Another 365 days of reading is over! Aside from books I have yet to finish (looking at you “Infinite Jest”), my goal this year is to reread some old favorites and read more women writers. That’s a pretty doable goal. Mark Zuckerberg’s is to read a new book every two weeks. You go, Mark Zuckerberg. Two years ago, I read a total of 22 books, but that’s because I had plenty of free time. It won’t hurt to try that again this year. Anyway, here are my favorite books of 2014.
Donna Tartt’s third novel has drawn numerous comparisons to Harry Potter, albeit catering to a more mature audience. Despite the similarities (an orphan protagonist, a Hagrid-like character, a redheaded love interest), there’s little magic in “The Goldfinch.” This is a novel that tackles loneliness and loss. Even so, “The Goldfinch” is an entertaining page-turner. It’s worth reading for Donna Tartt’s masterful prose alone.
Fear of Flying
Let me start off by saying this book is full of sex. It’s the novel that coined the term “zipless fuck.” For the full definition, read this Wikipedia article. While it may seem dated, “Fear of Flying” shocked me with its fearlessness. Pun intended. It unflinchingly discussed female desire and sexuality. Jong’s Isadora Wing brims with wit, sass, and introspection.

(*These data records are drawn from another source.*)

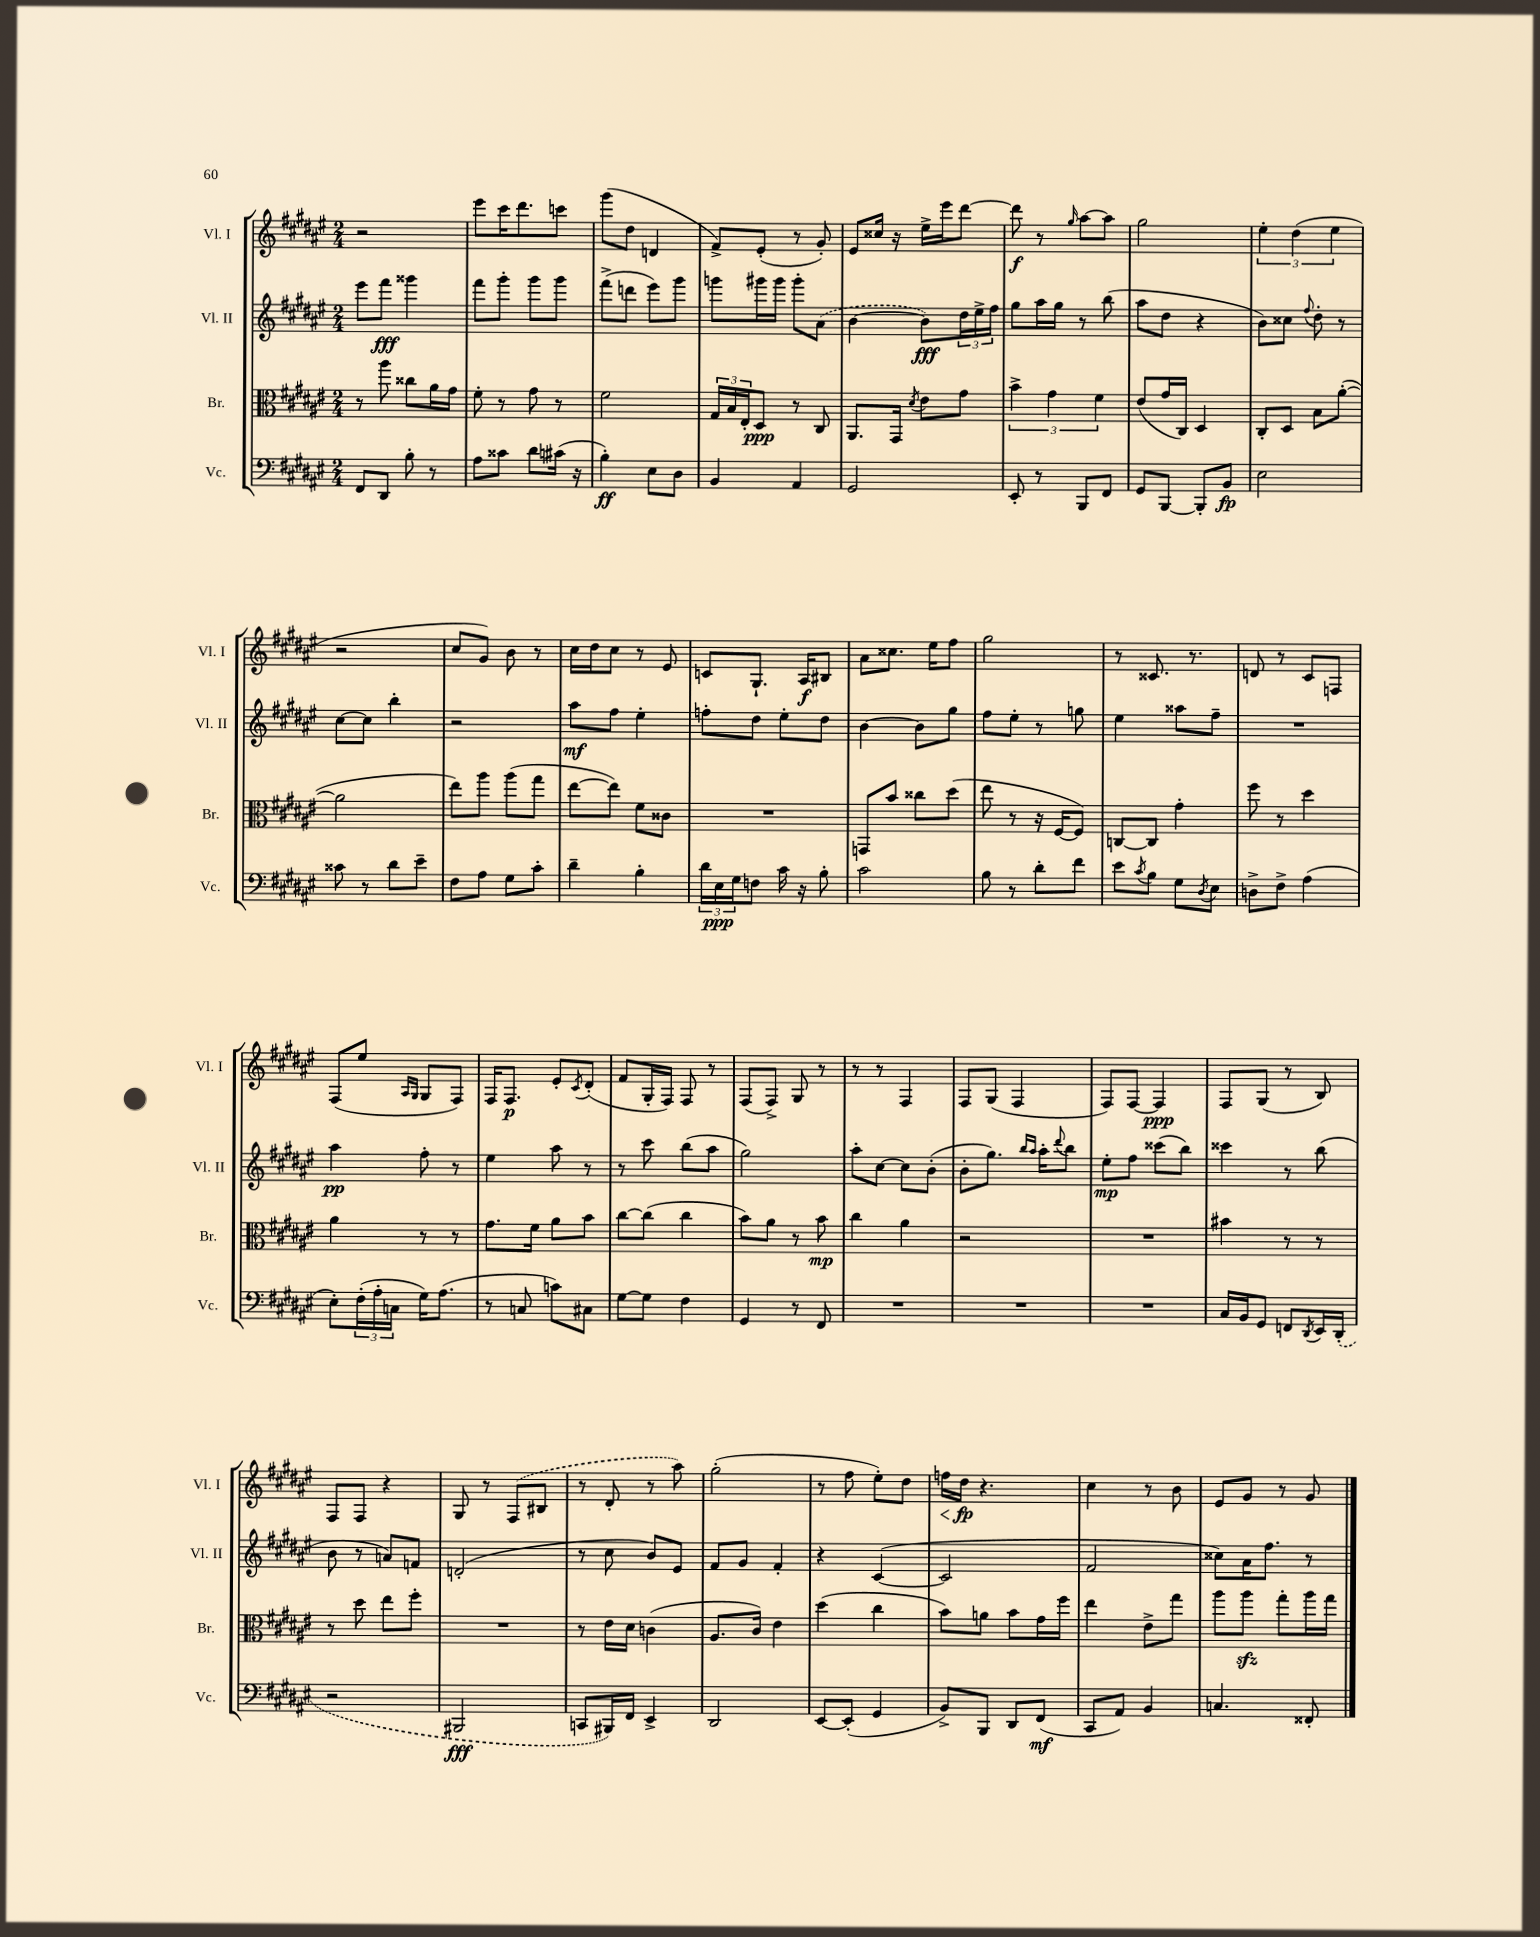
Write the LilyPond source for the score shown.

<<
\new StaffGroup <<
\new Staff = "s0" \with { instrumentName = "Vl. I" shortInstrumentName = "Vl. I" } {
    \clef treble \key fis \major \numericTimeSignature \time 2/4
    r2 |
    eis'''8 cis'''16 dis'''8. c'''8 |
    gis'''8( dis''8 d'4 |
    fis'8->) eis'8-.( r8 gis'8-.) |
    eis'8 cisis''16 r16 eis''16-> eis'''16 dis'''8~ |
    dis'''8\f r8 \grace { gis''16 } ais''8~ ais''8 |
    gis''2 |
    \tuplet 3/2 { eis''4-. dis''4( eis''4 } |
    r2 |
    cis''8 gis'8) b'8 r8 |
    cis''16 dis''16 cis''8 r8 eis'8 |
    c'8 gis8.-! ais16\f bis8 |
    ais'8 cisis''8. eis''16 fis''8 |
    gis''2 |
    r8 cisis'8. r8. |
    d'8 r8 cis'8 f8 |
    fis8( eis''8 \grace { ais16 gis16 } gis8 fis8) |
    fis16 fis8.\p eis'8-. \acciaccatura { cis'8 } dis'8-.( |
    fis'8 gis16-. fis16) fis8 r8 |
    fis8( fis8->) gis8 r8 |
    r8 r8 fis4 |
    fis8 gis8( fis4 |
    fis8) fis8~ fis4\ppp |
    fis8 gis8( r8 b8) |
    fis8 fis8 r4 |
    gis8 r8 \once \slurDashed fis8( bis8 |
    r8 dis'8-. r8 ais''8) |
    gis''2-.( |
    r8 fis''8 eis''8-.) dis''8 |
    f''16\< dis''16\fp\! r4. |
    cis''4 r8 b'8 |
    eis'8 gis'8 r8 gis'8 \bar "|." |
}
\new Staff = "s1" \with { instrumentName = "Vl. II" shortInstrumentName = "Vl. II" } {
    \clef treble \key fis \major \numericTimeSignature \time 2/4
    eis'''8 fis'''8\fff gisis'''4 |
    fis'''8 gis'''8-. gis'''8 gis'''8 |
    fis'''8->( d'''8 eis'''8) gis'''8 |
    g'''8 gis'''16 gis'''16 gis'''8-. \once \slurDashed ais'8( |
    b'4~ b'8\fff) \tuplet 3/2 { dis''16 eis''16-> fis''16 } |
    gis''8 ais''16 gis''16 r8 b''8( |
    ais''8 dis''8 r4 |
    b'8) cisis''8 \appoggiatura { fis''8 } dis''8-. r8 |
    cis''8~ cis''8 b''4-. |
    r2 |
    ais''8\mf fis''8 eis''4-. |
    f''8-. dis''8 eis''8-. dis''8 |
    b'4~ b'8 gis''8 |
    fis''8 eis''8-. r8 g''8 |
    eis''4 aisis''8 fis''8-- |
    R2 |
    ais''4\pp fis''8-. r8 |
    eis''4 ais''8 r8 |
    r8 cis'''8 b''8( ais''8 |
    gis''2) |
    ais''8-. cis''8~ cis''8 b'8-.( |
    b'8-. gis''8.) \grace { b''16 ais''16 } ais''16-. \appoggiatura { dis'''8 } b''8 |
    eis''8-.\mp fis''8 cisis'''8( b''8) |
    cisis'''4 r8 b''8( |
    b'8 r8 a'8) f'8 |
    d'2-.( |
    r8 cis''8 b'8) eis'8 |
    fis'8 gis'8 fis'4-. |
    r4 cis'4~( |
    cis'2 |
    fis'2 |
    cisis''8) ais'16 fis''8. r8 \bar "|." |
}
\new Staff = "s2" \with { instrumentName = "Br." shortInstrumentName = "Br." } {
    \clef alto \key fis \major \numericTimeSignature \time 2/4
    r8 ais''8 cisis''8 ais'16 gis'16 |
    fis'8-. r8 gis'8 r8 |
    fis'2 |
    \tuplet 3/2 { gis16 b16 eis16-. } dis8\ppp r8 cis8 |
    ais,8. gis,16 \acciaccatura { dis'8 } eis'8 gis'8 |
    \tuplet 3/2 { b'4-> gis'4 fis'4 } |
    eis'8( gis'16 cis16) dis4 |
    cis8-. dis8 b8 ais'8~-.( |
    ais'2 |
    eis''8) ais''8 ais''8( gis''8 |
    eis''8~ eis''8) fis'8 cisis'8 |
    R2 |
    g,8 b'8 cisis''8 dis''8( |
    eis''8 r8 r16 fis16~ fis8) |
    c8~ c8 gis'4-. |
    fis''8 r8 dis''4 |
    ais'4 r8 r8 |
    gis'8. fis'16 ais'8 b'8 |
    cis''8~ cis''8( cis''4 |
    b'8) ais'8 r8 b'8\mp |
    cis''4 ais'4 |
    r2 |
    R2 |
    bis'4 r8 r8 |
    r8 dis''8 eis''8 fis''8-. |
    R2 |
    r8 eis'16 dis'16 c'4( |
    ais8. cis'16) eis'4 |
    dis''4( cis''4 |
    b'8) a'8 b'8 gis'16 fis''16 |
    eis''4 eis'8-> gis''8 |
    ais''8 ais''8\sfz gis''8-. ais''16 gis''16 \bar "|." |
}
\new Staff = "s3" \with { instrumentName = "Vc." shortInstrumentName = "Vc." } {
    \clef bass \key fis \major \numericTimeSignature \time 2/4
    fis,8 dis,8 b8-. r8 |
    ais8 cisis'8 dis'8 cis'16( r16 |
    b4-.\ff) eis8 dis8 |
    b,4 ais,4 |
    gis,2 |
    eis,8-. r8 b,,8 fis,8 |
    gis,8 b,,8~ b,,8-. b,8\fp |
    eis2 |
    cisis'8 r8 dis'8 eis'8-- |
    fis8 ais8 gis8 cis'8-. |
    dis'4-- b4-. |
    \tuplet 3/2 { dis'16 eis16\ppp gis16 } f8 cis'16 r16 b8-. |
    cis'2 |
    b8 r8 dis'8-. fis'8 |
    eis'8 \acciaccatura { cis'8 } b8 gis8 \acciaccatura { dis8 } eis8 |
    d8-> fis8-> ais4( |
    eis8-.) \tuplet 3/2 { fis16-.( ais16-. c16 } gis16) ais8.( |
    r8 c8 c'8) cis8 |
    gis8~ gis8 fis4 |
    gis,4 r8 fis,8 |
    R2 |
    R2 |
    R2 |
    cis16 b,16 gis,8 f,8 \acciaccatura { dis,8 } eis,16 \once \slurDashed dis,16-.( |
    r2 |
    bis,,2\fff |
    c,8 bis,,16) fis,16 eis,4-> |
    dis,2 |
    eis,8~ eis,8-.( gis,4 |
    b,8->) b,,8 dis,8 fis,8\mf( |
    cis,8 ais,8) b,4 |
    c4. fisis,8-. \bar "|." |
}
>>
>>
\layout { \context { \Score \remove "Bar_number_engraver" } }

Let me start off by saying that this book is full of sex. Again. Naomi Wolf’s book uncovers how female sexuality is shaped by society. Recommended for slut shamers everywhere.
The Glass Castle
Jeanette Walls’ memoir about her poverty-stricken childhood is touching, bold, and often hilarious.
Slouching Towards Bethlehem
I thoroughly enjoyed Joan Didion’s popular essay collection. One of my favorites is the oft-quoted “On Keeping a Notebook.”
Anyone who has some sort of journalism background will appreciate this novel. Tom Rachman’s story about the correspondents of a newspaper in Rome is full of memorable characters and Oohhh I Didn’t See That Coming plot lines. Brilliantly written.
A Heartbreaking Work of Staggering Genius
Dave Eggers’ memoir about the death of his parents is definitely heartbreaking. But in true Dave Eggers style, it’s funny as well. And is peppered with so. many. commas.
Whenever I need inspiration for my work, I read this book. But JJS’ genius never seems to rub off on me. “Mr. Lytle: An Essay” remains my favorite in this nonfiction collection. You can read the essay for free on The Paris Review.
One of Daniel Handler’s lesser-known novels is a book about love. Made up of 17 interconnected love stories, this is a heartwarming read that will leave a smile on your face once you’re done with it.
What books are you reading this year? Give me recommendations!